TASK BRIEF ->
Please show all lines of the records that include "קומבו".

Page-level text extractions ->
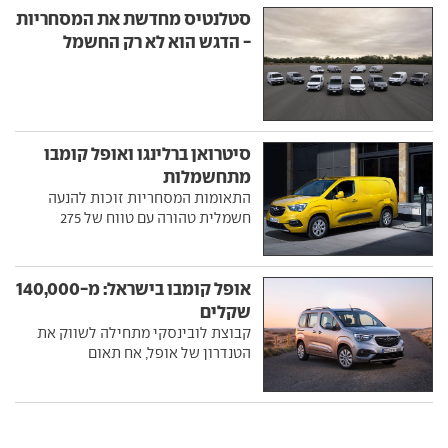
סטלנטיס מחדשת את המסחריות
- הדגש הוא לא רק החשמל
סיטרואן ברלינגו ואופל קומבו
מתחשמלות
התאומות המסחריות זוכות להנעה
חשמלית טהורה עם טווח של 275
אופל קומבו בישראל: מ-140,000
שקלים
קבוצת לובינסקי מתחילה לשווק את
הטנדרון של אופל, אח תאום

REPLY TO THE EXERCISE ->
סיטרואן ברלינגו ואופל קומבו
אופל קומבו בישראל: מ-140,000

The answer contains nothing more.